Git implements a very fine-grained file lifecycle. Some see that as overly complex compared to more basic tools such as Subversion: they feel that this requires too many steps or commands to achieve common tasks, but this is an incorrect perspective. The purpose of Git is to give us a lot more freedom and possibilities than legacy tools, by letting be as surgical or wholesale as we want, but always fast.
In order to work smartly with Git, there's no way around it: we need to learn it. And the best way to go about it is by looking at the concepts that underpin it, starting with the "zones” Git uses to craft commits and turn them into a history. Depending on what zones a file is in, it will transition from one state to another, starting as untracked all the way to committed in Git.
There are 5 zones in total, that are often categorized by how frequently you use them. This also makes them easier to explain.
We start with 3 main zones:
- the Working Directory, sometimes called working copy;
- the index, whose name varied over time but is often referred to as stage, staging area or, in legacy docs, as cache;
- finally, the local repo. In version control, we often say repo instead of the full word repository.
The Working Directory is our current project tree on disk, where we actually do the work.
The index is sort of a buffer zone where we craft and fine-tune our upcoming commit until we store it in the repo.
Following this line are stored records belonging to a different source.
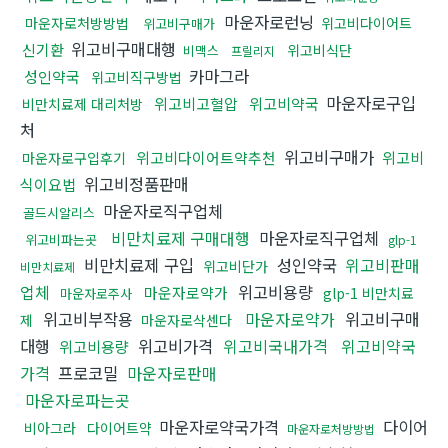
마운자로런닝
마운자로처방방법
위고비다이어트
위고비구매가
위고비구매대행
신기환
위고비식단
비맥스
프릴리지
카마그라
성인약국
위고비직구방법
마운자로구입
위고비고혈압
위고비약국
비만치료제 대리처방
처
위고비구매가
위고비다이어트약추천
위고비
마운자로구입후기
위고비정품판매
식이요법
마운자로직구업체
골드시알리스
비만치료제 구매대행
마운자로직구업체
위고비파는곳
glp-1
비만치료제 구입
성인약국
위고비판매
위고비단가
비만치료제
업체
위고비용량
마운자로약가
glp-1 비만치료
마운자로주사
위고비부작용
마운자로약가
위고비구매
제
마운자로삭센다
대행
위고비가격
위고비국내가격
위고비약국
위고비용량
가격
프로코밀
마운자로판매
마운자로파는곳
마운자로약국가격
다이어
비아그라
다이어트약
마운자로처방방법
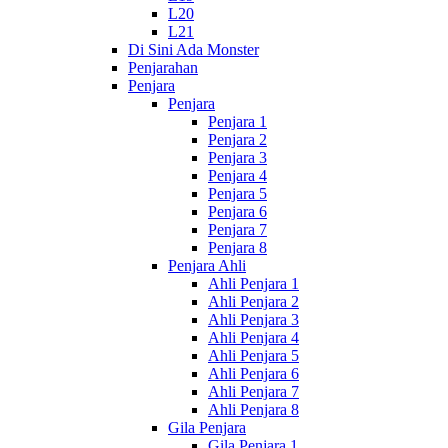
L20
L21
Di Sini Ada Monster
Penjarahan
Penjara
Penjara
Penjara 1
Penjara 2
Penjara 3
Penjara 4
Penjara 5
Penjara 6
Penjara 7
Penjara 8
Penjara Ahli
Ahli Penjara 1
Ahli Penjara 2
Ahli Penjara 3
Ahli Penjara 4
Ahli Penjara 5
Ahli Penjara 6
Ahli Penjara 7
Ahli Penjara 8
Gila Penjara
Gila Penjara 1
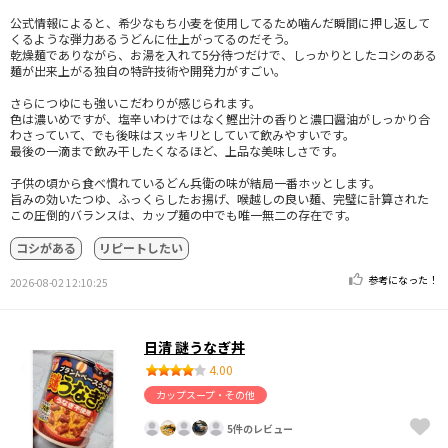
公式情報によると、希少なもち小麦を使用してるため噛んだ瞬間に押し返して
くるような弾力あるうどんに仕上がってるのだそう。
乾燥麺でありながら、お湯を入れて5分待つだけで、しっかりとしたコシのある
麺が出来上がる独自の特許技術や開発力がすごい。
さらにつゆにも強いこだわりが感じられます。
色は濃いめですが、塩辛いわけではなく鰹出汁の香りと濃口醤油がしっかり合
わさっていて、でも後味はスッキリとしていて飲みやすいです。
最後の一滴まで飲み干したくなるほど、上品な美味しさです。
子供の頃から食べ慣れているどん兵衛の味が結局一番ホッとします。
旨みの効いたつゆ、ふっくらしたお揚げ、喉越しの良い麺、完璧に計算された
この圧倒的バランスは、カップ麺の中でも唯一無二の存在です。
コシがある
リピートしたい
参考になった！
2026-08-02 12:10:25
日清 謎うなぎ丼
4.00
カップスープ・その他
5件のレビュー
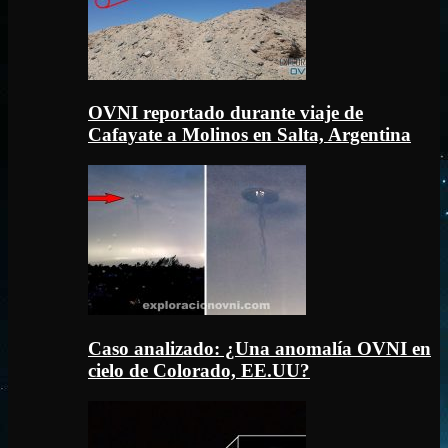
OVNI reportado durante viaje de
Cafayate a Molinos en Salta, Argentina
Caso analizado: ¿Una anomalía OVNI en
cielo de Colorado, EE.UU?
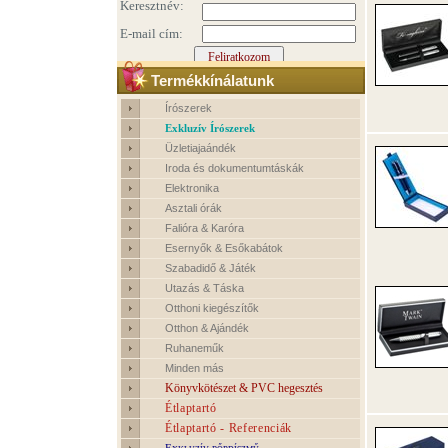
Termékkínálatunk
Írószerek
Exkluzív Írószerek
Üzletiajaándék
Iroda és dokumentumtáskák
Elektronika
Asztali órák
Falióra & Karóra
Esernyők & Esőkabátok
Szabadidő & Játék
Utazás & Táska
Otthoni kiegészítők
Otthon & Ajándék
Ruhaneműk
Minden más
Könyvkötészet & PVC hegesztés
Étlaptartó
Étlaptartó - Referenciák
It's super useful as it lets us refine over time what files and file parts we want to put in the next commit, which isn't necessarily all of our ongoing work.
The local repo is basically a database that stores commits and other version management data.
These 3 main zones are what we use all the time when building our commit history.
We use a bit less the 2 remaining zones. These are:
- the stash, that lets us set aside some ongoing work in order to address an emergency by starting from the relevant clean state;
- and the remote repo, that we use to share our commit histories and synchronize with other team members. Synchronization happens between our local repo and any number of remote repos, often just one. In Git parlance, remote repos are often referred to as just “remotes”.
Stepping through the zones: a commit's story
So let's look at how the 3 main zones are used when creating commits.
A commit stores information about files that were created, updated or removed.
- To prep a commit, we thus start in our Working Directory, for instance here we create and update files A, B and C.
- We originally intend to use all these in our commit, so we add them to the index, which prepares snapshots of them.
- We then realize files B and C are about a different topic than A, and as we want to play nice and craft single-topic commits, we decide to take them off the index.
- We then edit C again, that becomes C’ on the diagram here, and because it now contributes to the topic for the upcoming commit, we add it to the index.
- This now looks good to us, so we validate that by creating the commit.
Should the commit require extra updates, we'll have to undo it whilst retaining the work it contained, either by rolling it back to indexed files, or by backpedalling all the way to the Working Directory. In both cases, we “forget” the commit itself but not the work that went into it: we're just going to craft another commit with it instead.
Finally, we may want to just scratch that commit's work entirely, erasing it from all three zones.
You noticed I said we forget the commit. I'm emphasizing it because Git won't immediately remove the relevant objects from its database, it only stops referencing them, as we'll discuss later.
Chaining commits on top of each other builds up what we call the version history.
If we repeat the transitions we saw through all 3 main zones we get a first commit, then a second and a third.
Notice how in the local repo we use arrows here between commits. They link commits together, from child to parent, describing a temporal sequence.
By the way, a commit can have multiple parents, as merge commits do. You can even get more than 2, in what is called an octopus. At the end of the day, you get a tree of commits that are all the successive steps of work that make up the project's current state.
So far our tree is really just a single linear trunk, but when we talk about branches it'll get richer than that.
Files transitioning states
In addition to zones, it's important to understand the states through which our files go, and how to navigate these states.
They’re tightly related to the zones our files are in, but Git will only display relevant states at any time, so states for anything not known to the current base commit. In short, anything of note in our Working Directory or index.
Let's look at a common lifecycle for a file:
- The file is created. From then on, it's deemed “untracked,” because Git doesn't know about it, neither in the local repo nor in the index.
- When we go ahead and add it to the index in anticipation of the next commit, it becomes ”indexed“, more widely known as “staged”.
- We then greenlight the index and create the commit, which makes the file appear “unchanged:” its snapshot in the new base commit matches that in the index and the version in our Working Directory.
- If we now modify the file, it will be, guess what… “modified,” as Git sees it's different from the snapshot in the index.
- Then, if we stage and commit these changes, we’re going through the usual “staged” and “unmodified” states again.
- How would it go if we removed the file then? It's pretty much the same thing as an addition or update. Git sees that removal from the Working Directory as a modification that can be staged then committed. Doing that will create a new base commit in the local repo that doesn't reference that file anymore.